+++ Data listing +++
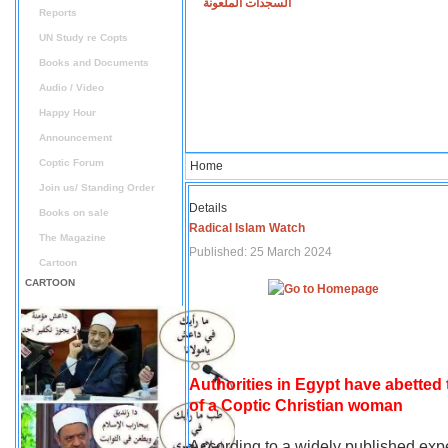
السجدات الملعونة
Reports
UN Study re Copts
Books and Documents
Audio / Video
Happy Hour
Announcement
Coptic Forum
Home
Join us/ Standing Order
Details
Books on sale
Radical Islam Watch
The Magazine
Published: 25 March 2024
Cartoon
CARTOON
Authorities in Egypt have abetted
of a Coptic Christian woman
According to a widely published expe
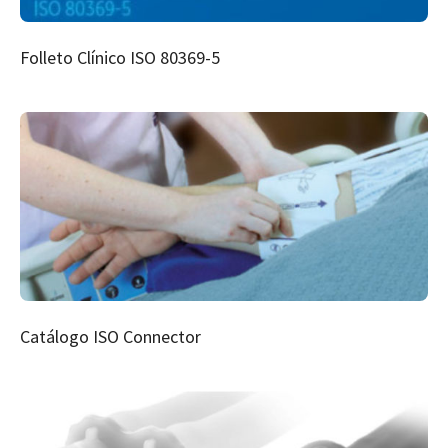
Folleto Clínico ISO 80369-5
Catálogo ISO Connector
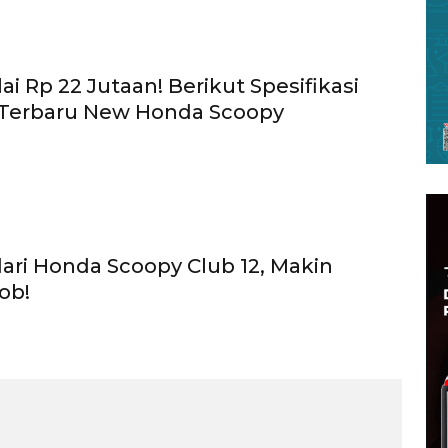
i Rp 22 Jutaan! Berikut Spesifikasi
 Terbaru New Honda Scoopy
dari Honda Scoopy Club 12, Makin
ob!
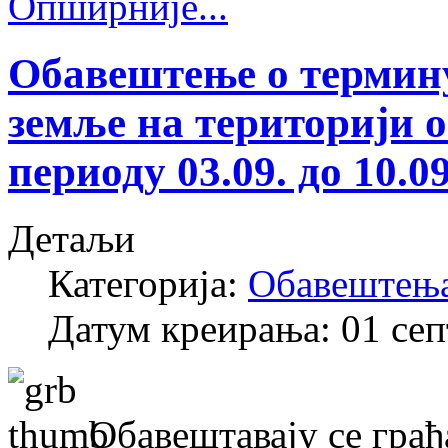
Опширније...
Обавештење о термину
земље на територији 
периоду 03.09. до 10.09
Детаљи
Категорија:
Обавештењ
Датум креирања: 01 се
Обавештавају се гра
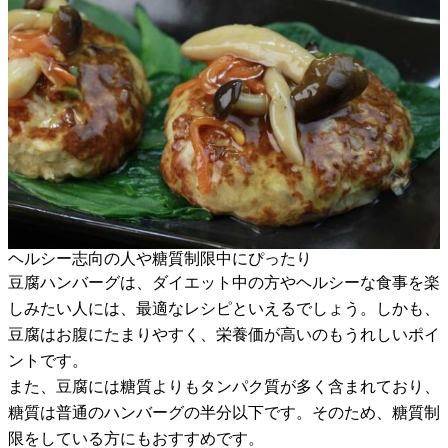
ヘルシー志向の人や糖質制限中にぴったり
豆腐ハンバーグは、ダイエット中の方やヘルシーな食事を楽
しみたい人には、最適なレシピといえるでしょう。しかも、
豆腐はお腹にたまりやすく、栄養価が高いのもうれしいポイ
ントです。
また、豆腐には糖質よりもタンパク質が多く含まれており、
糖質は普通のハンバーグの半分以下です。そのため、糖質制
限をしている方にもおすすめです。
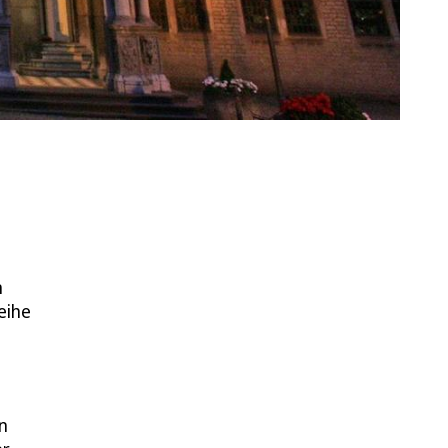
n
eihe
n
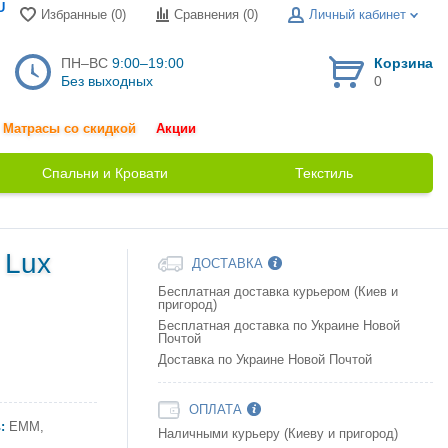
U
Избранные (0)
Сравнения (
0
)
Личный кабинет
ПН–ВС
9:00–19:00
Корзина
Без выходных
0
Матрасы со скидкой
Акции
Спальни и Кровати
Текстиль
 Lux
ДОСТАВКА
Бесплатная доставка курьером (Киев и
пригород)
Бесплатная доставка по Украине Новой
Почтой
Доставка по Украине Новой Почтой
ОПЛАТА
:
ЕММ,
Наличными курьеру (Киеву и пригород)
+++
Required work:
Print the lines from the one holding "Catálogo ISO Connector" through the last line of the records, word for word, and omit the pictures.

Task result:
Catálogo ISO Connector
i Rp 22 Jutaan! Berikut Spesifikasi
 Terbaru New Honda Scoopy
dari Honda Scoopy Club 12, Makin
ob!
Опширније...
Обавештење о термину
земље на територији 
периоду 03.09. до 10.09
Детаљи
Категорија:
Обавештењ
Датум креирања: 01 се
Обавештавају се гра
ヘルシー志向の人や糖質制限中にぴったり
豆腐ハンバーグは、ダイエット中の方やヘルシーな食事を楽
しみたい人には、最適なレシピといえるでしょう。しかも、
豆腐はお腹にたまりやすく、栄養価が高いのもうれしいポイ
ントです。
また、豆腐には糖質よりもタンパク質が多く含まれており、
糖質は普通のハンバーグの半分以下です。そのため、糖質制
限をしている方にもおすすめです。
n
eihe
n
U
Избранные (0)
Сравнения (
0
)
Личный кабинет
ПН–ВС
9:00–19:00
Корзина
Без выходных
0
Матрасы со скидкой
Акции
Спальни и Кровати
Текстиль
 Lux
ДОСТАВКА
Бесплатная доставка курьером (Киев и
пригород)
Бесплатная доставка по Украине Новой
Почтой
Доставка по Украине Новой Почтой
ОПЛАТА
:
ЕММ,
Наличными курьеру (Киеву и пригород)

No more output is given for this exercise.